TUCSON-One activist who risked arrest at a border checkpoint protest, rally, and vigil between Tucson and Nogales said that the direct action there today was successful because traffic was able to flow through without being checked. Border patrol agents were so unfurled by the apparently unexpected arrival of about 200 immigration rights activists that agents waved most cars through the checkpoint without stopping drivers and passengers to ask about citizenship as agents usually do. Activists maintain that the checkpoint is illegal since the it is well away from the border (about 40 miles).
The action was organized by immigrant rights activists who participated in the annual School of the Americas Watch (SOAW) annual gathering, this year at the Mexico/US border.
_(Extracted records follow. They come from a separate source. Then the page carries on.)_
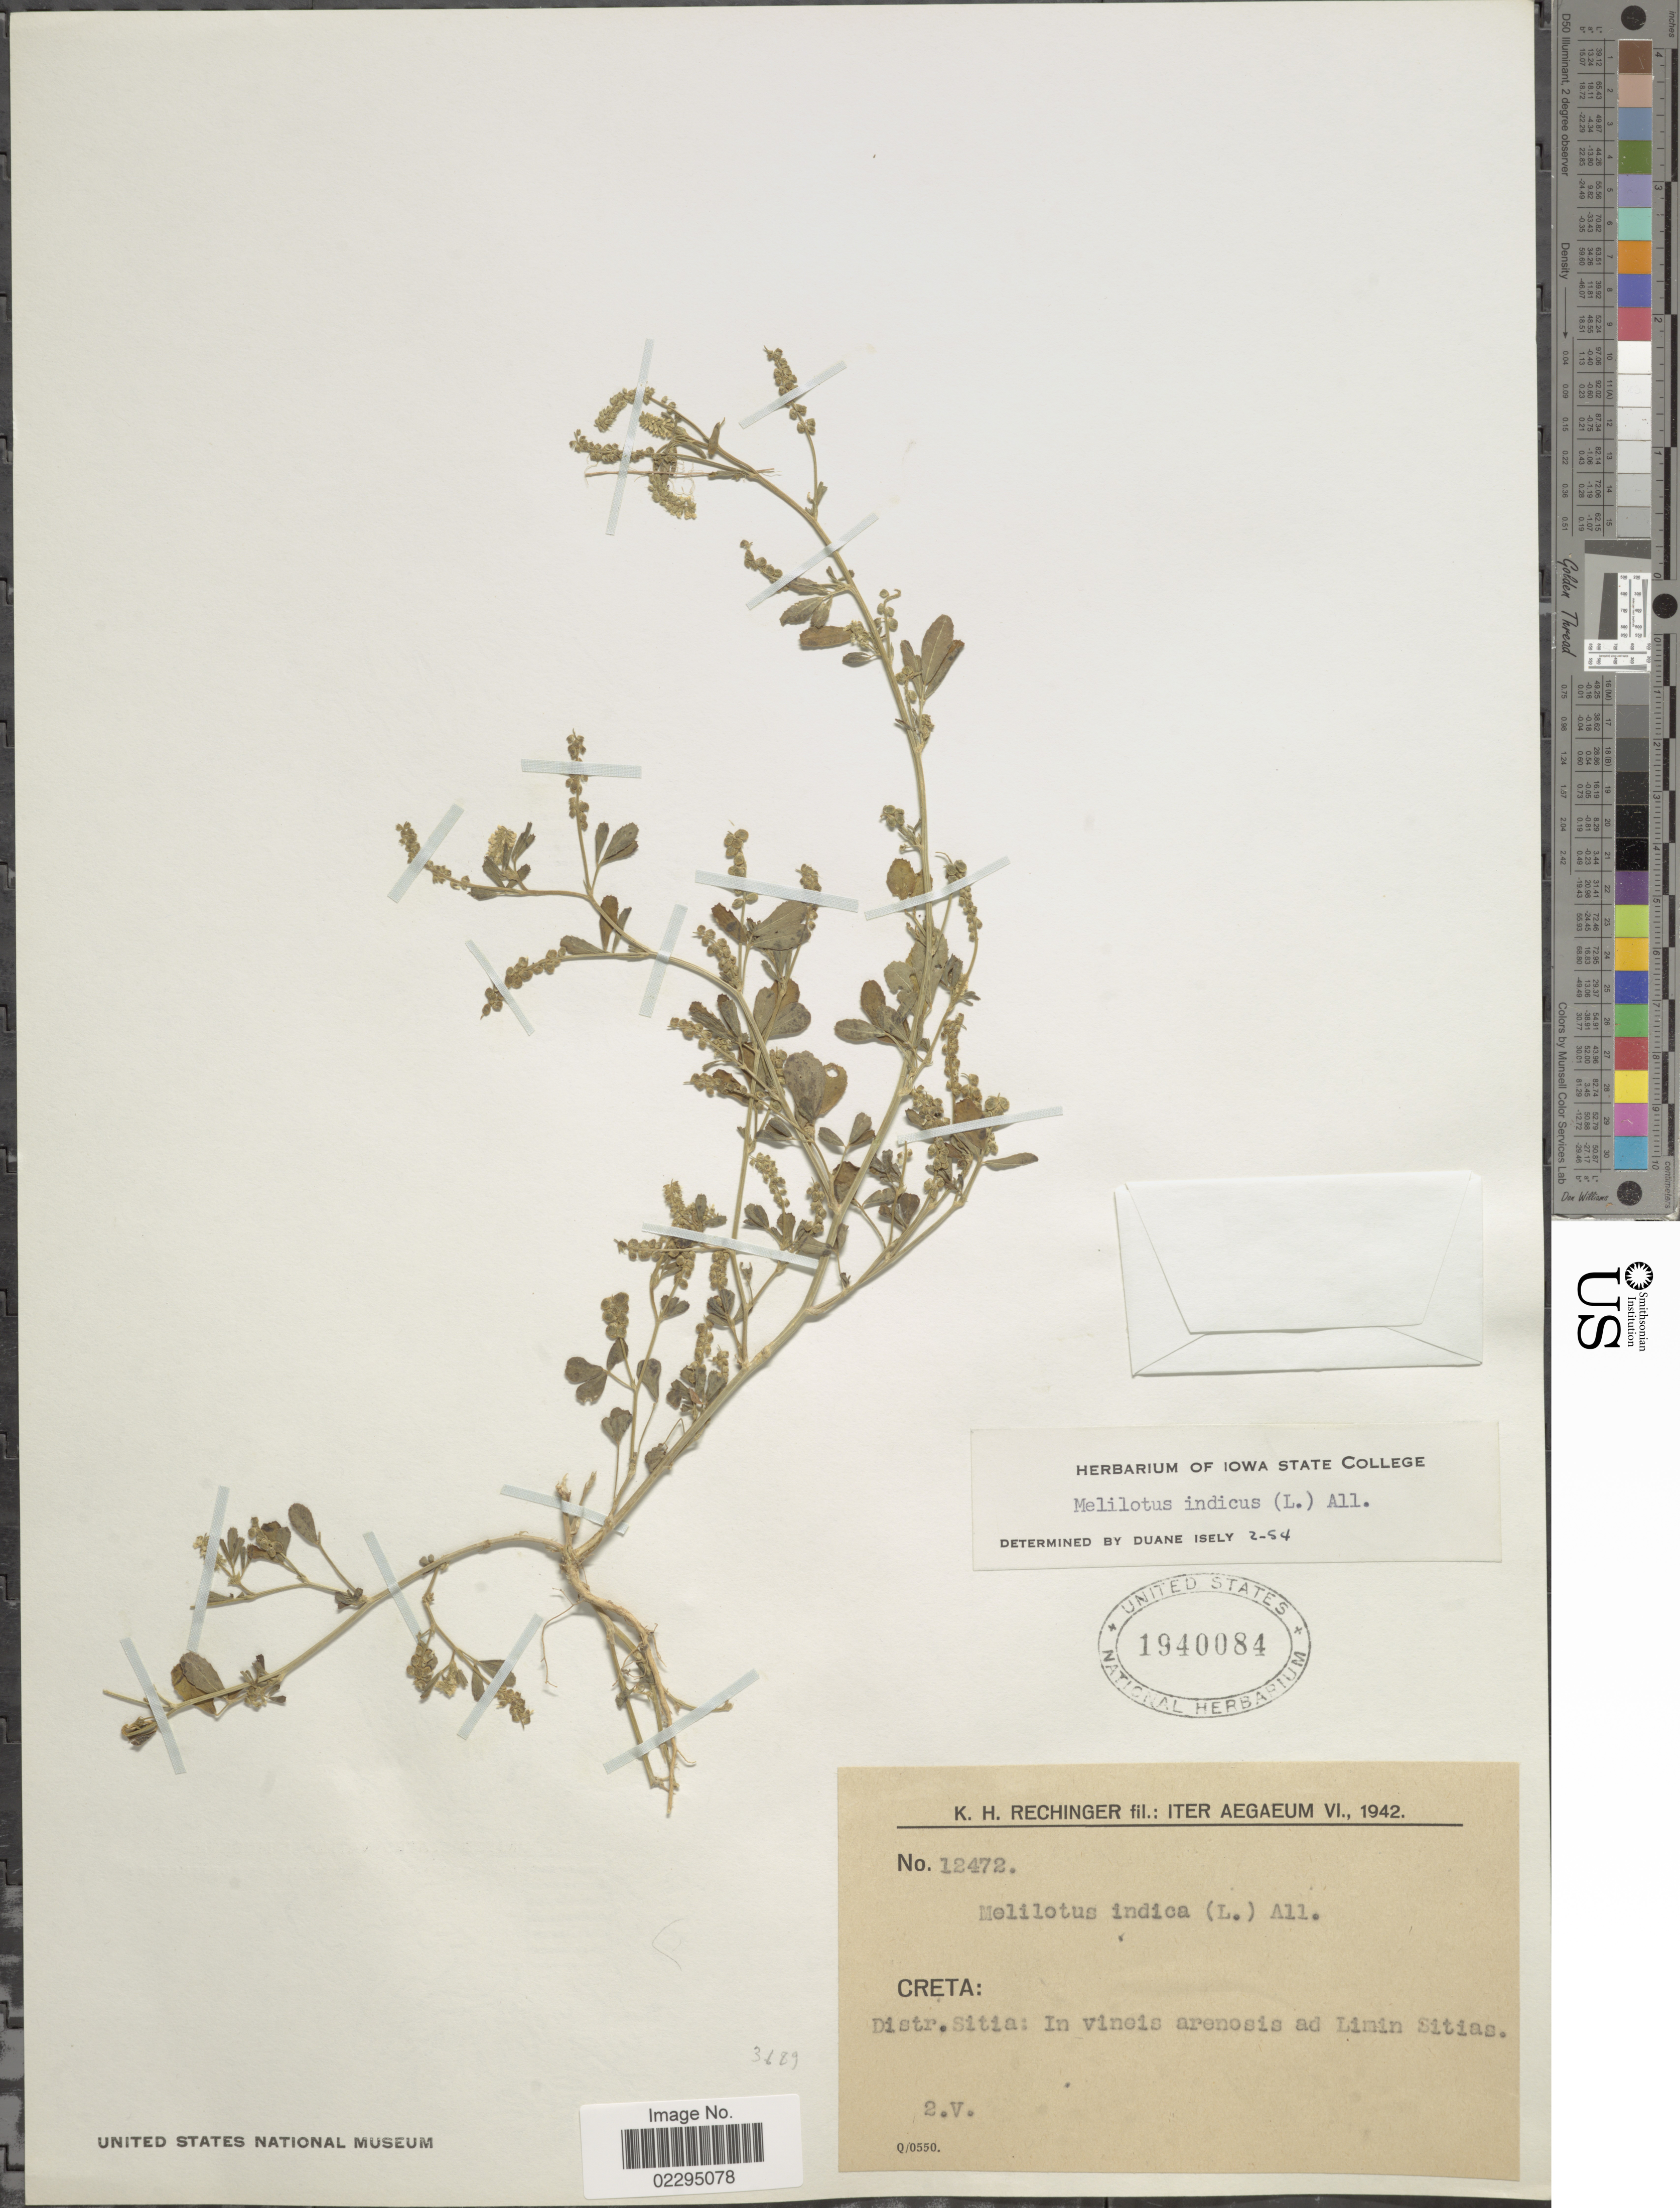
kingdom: Plantae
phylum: Tracheophyta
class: Magnoliopsida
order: Fabales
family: Fabaceae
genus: Melilotus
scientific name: Melilotus indicus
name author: (L.) All.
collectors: K. H. Rechinger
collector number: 12472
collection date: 1942-05-02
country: Greece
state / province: Crete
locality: Creta: Distr. Sitia: in vineis arenosis ad limin Sitias.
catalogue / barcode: US 1940084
The large group divided into multiple groups, one of which risked federal charges by remaining within the checkpoint while honoring the lost lives of those crossing the Arizona desert. The honor included the unidentified remains that had been recovered from the desert (144 so far this year). That group held crosses bearing the names of some of those lost, while they chanted “Presente!” meant to memorialize a lost life. They made the point that some migrants do not have the ability to walk through a checkpoint and are forced to cross the dangerous Arizona desert and mountains at significant risk to their lives. One participant in the “high-risk” group included founder of the School of the Americas Watch Roy Bourgeois.
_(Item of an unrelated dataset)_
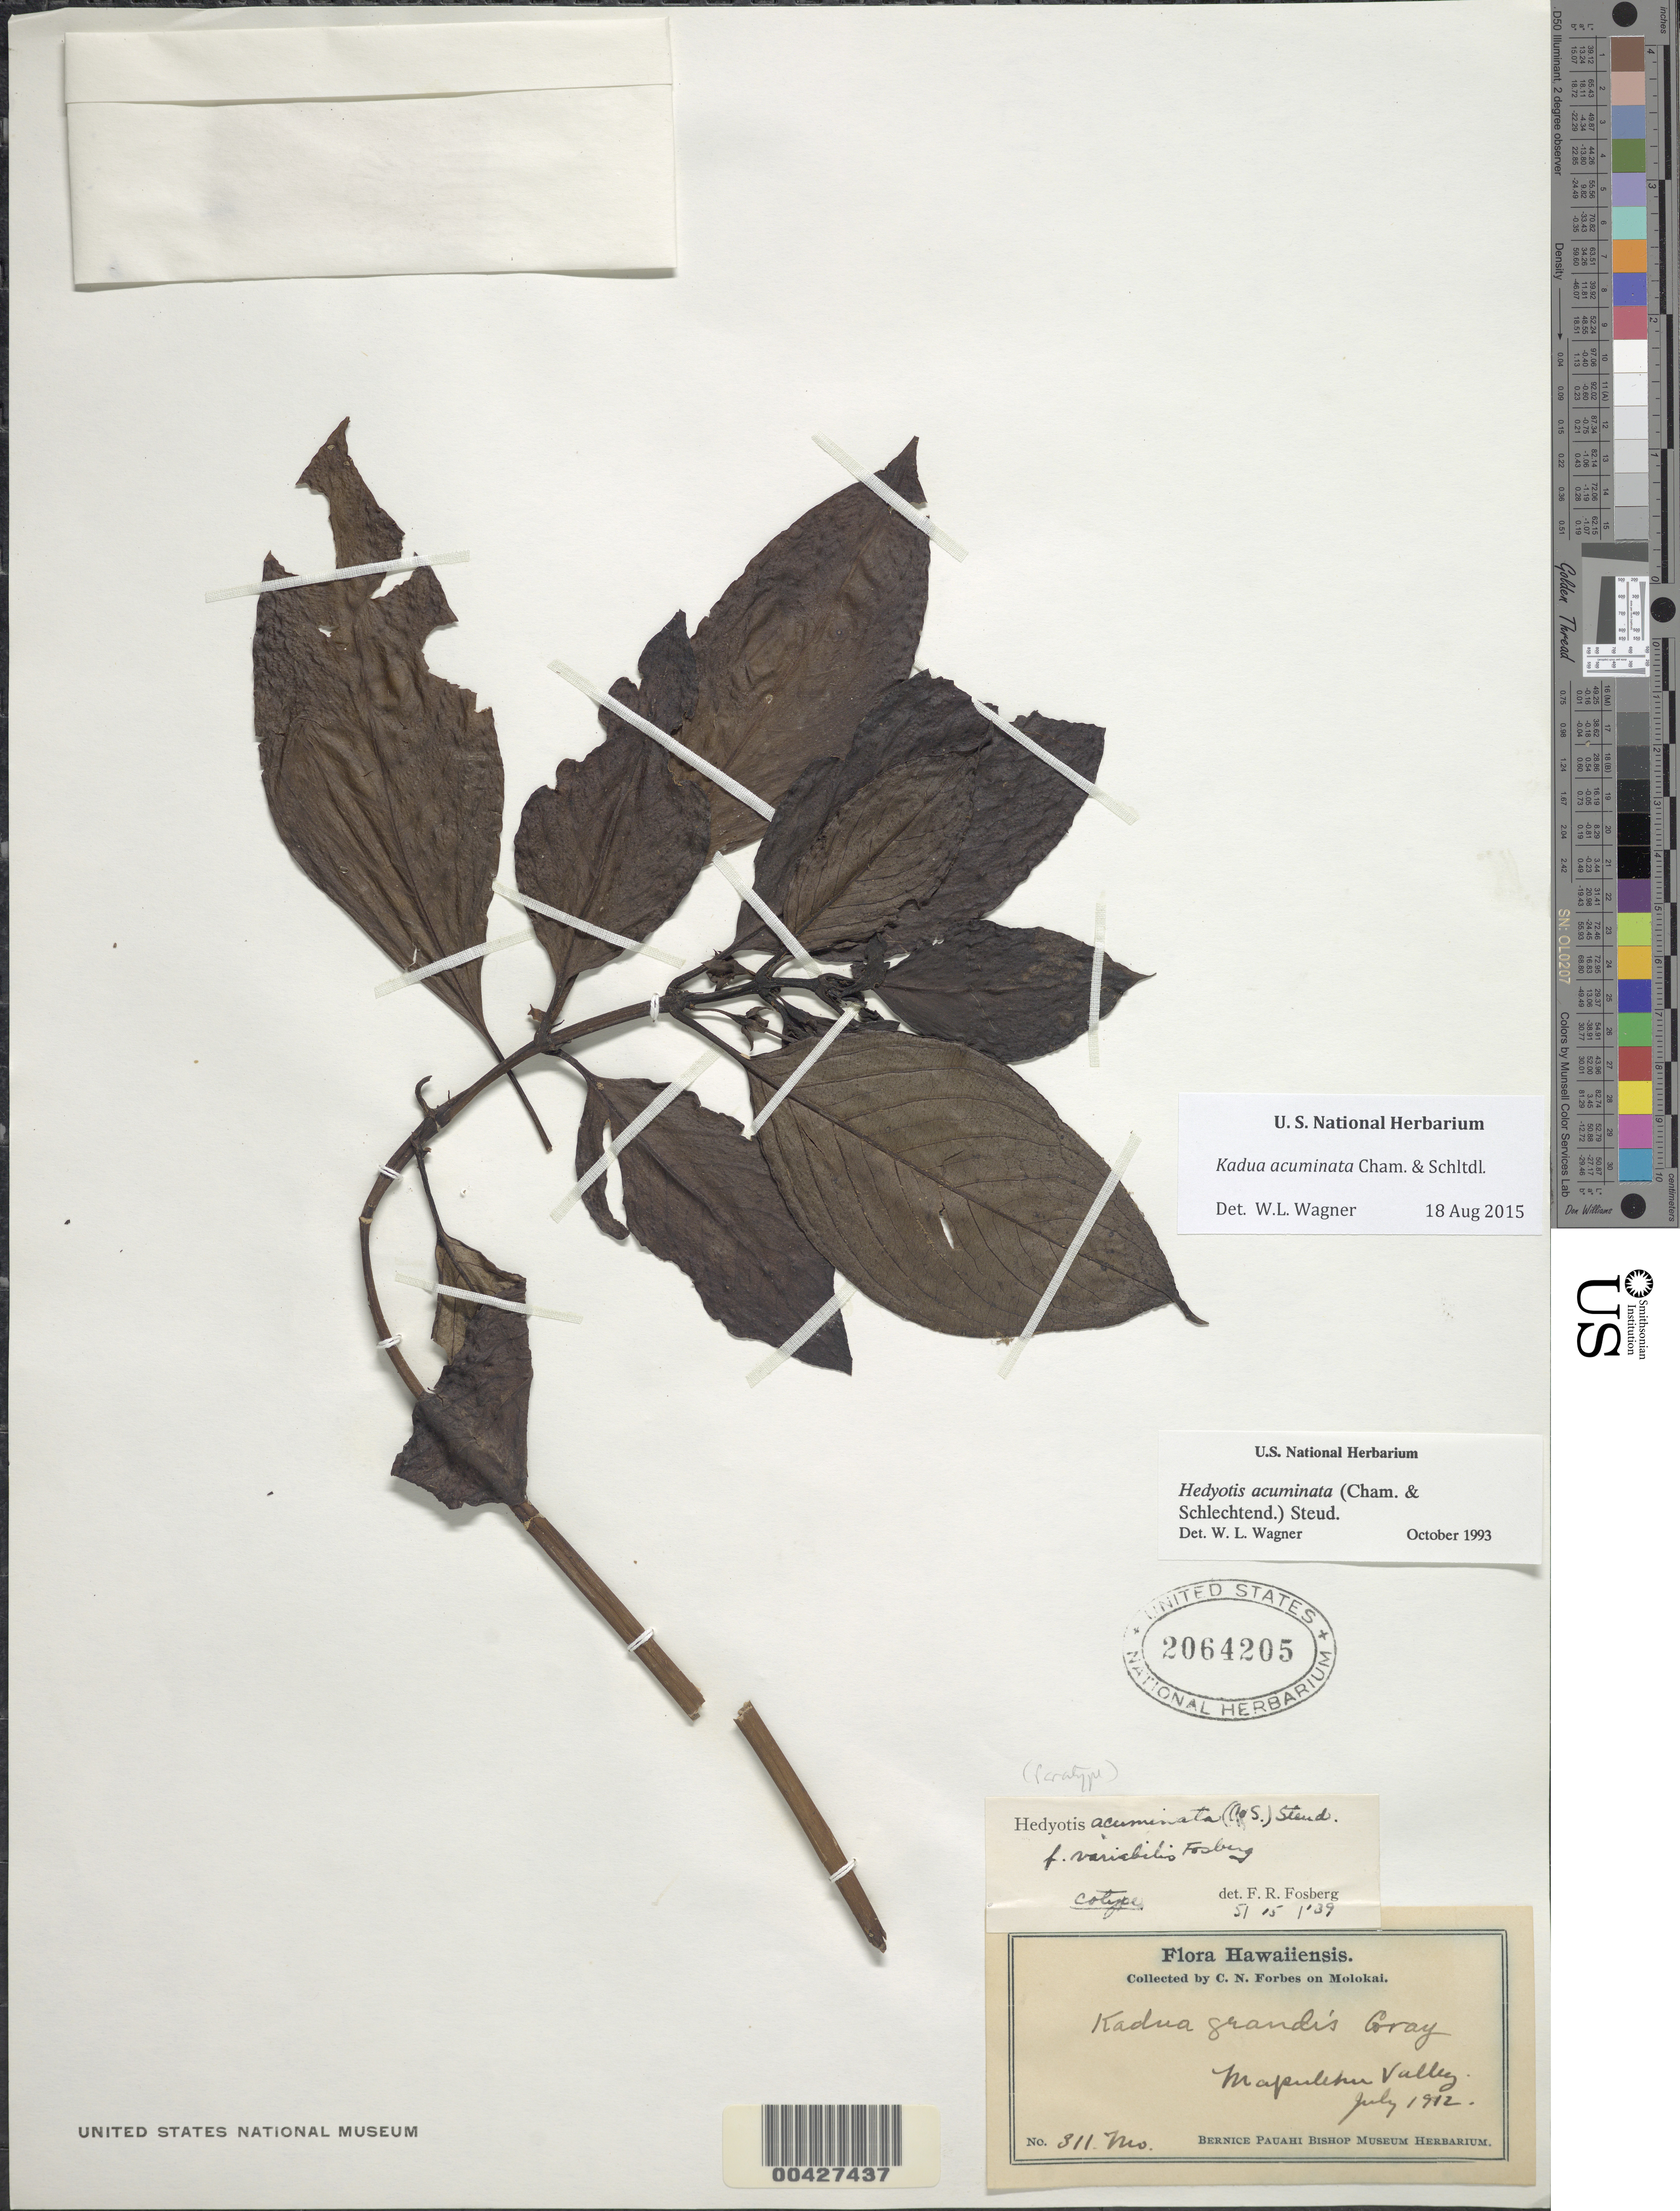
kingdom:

Another group offered solidarity from a distance and chanted, “Undocumented and unafraid!”, and another offered support directly from the checkpoint as they too risked arrest by crossing through the checkpoint. None was asked their citizenship status as they crossed.
The artist group Political Poets led the chanting and singing of the high energy event while some organizers liaised with border patrol agents. While some border patrol agents acknowledged the group’s right to protest, others threatened marchers with the possibility of tasing and tear gas though the threat never materialized. Another threatened to tow cars of protesters at a nearby highway exit, but those threats didn’t materialize either.
The event was part of a weekend of actions organized by SOAW and ally organizations that this year moved from Ft. Benning, in Columbus, Georgia, home to School of the Americas, to the Mexico/US border. Organizers say that they want to emphasize the connections between forced migration and US foreign policies that contribute to the violence in some countries-including US funding of the Central American Security Initiative (CARSI)-that compel people to leave violence, including government violence.
Most passengers in cars that were driving through the checkpoint seemed stunned to see something they hadn’t seen before, others honked in support and a few talked to The Nation Report. One passenger expressed his emotion when asked by The Nation Report his response, “It makes me feel so proud.” Another who was honking showed The Nation Report a photo of Jose Elena Rodriguez, a sixteen year old Mexican fatally shot in 2012 by Border Patrol through the border fence that separates the Mexican side of the Nogales, and the US side. That agent, Lonnie Schwartz is currently facing murder charges for his actions. That case is said by locals to give them hope that their work is producing results since historically it is rare that Border Patrol is held accountable for fatal shootings.
One protester held a sign that read, “If you’re not OUTRAGED, You’re not paying ATTENTION.” She said that she’s from southern Arizona near another Border Patrol checkpoint, “We live in a war zone. We have armed federal agents everywhere. We have checkpoints that are permanent. Everyday for us, our children have to go through checkpoints to get to school. We have helicopters flying over our house, and we have people dying in our backyards. It needs to stop.”
The action ended with a “die-in” of the remaining participants. None was arrested.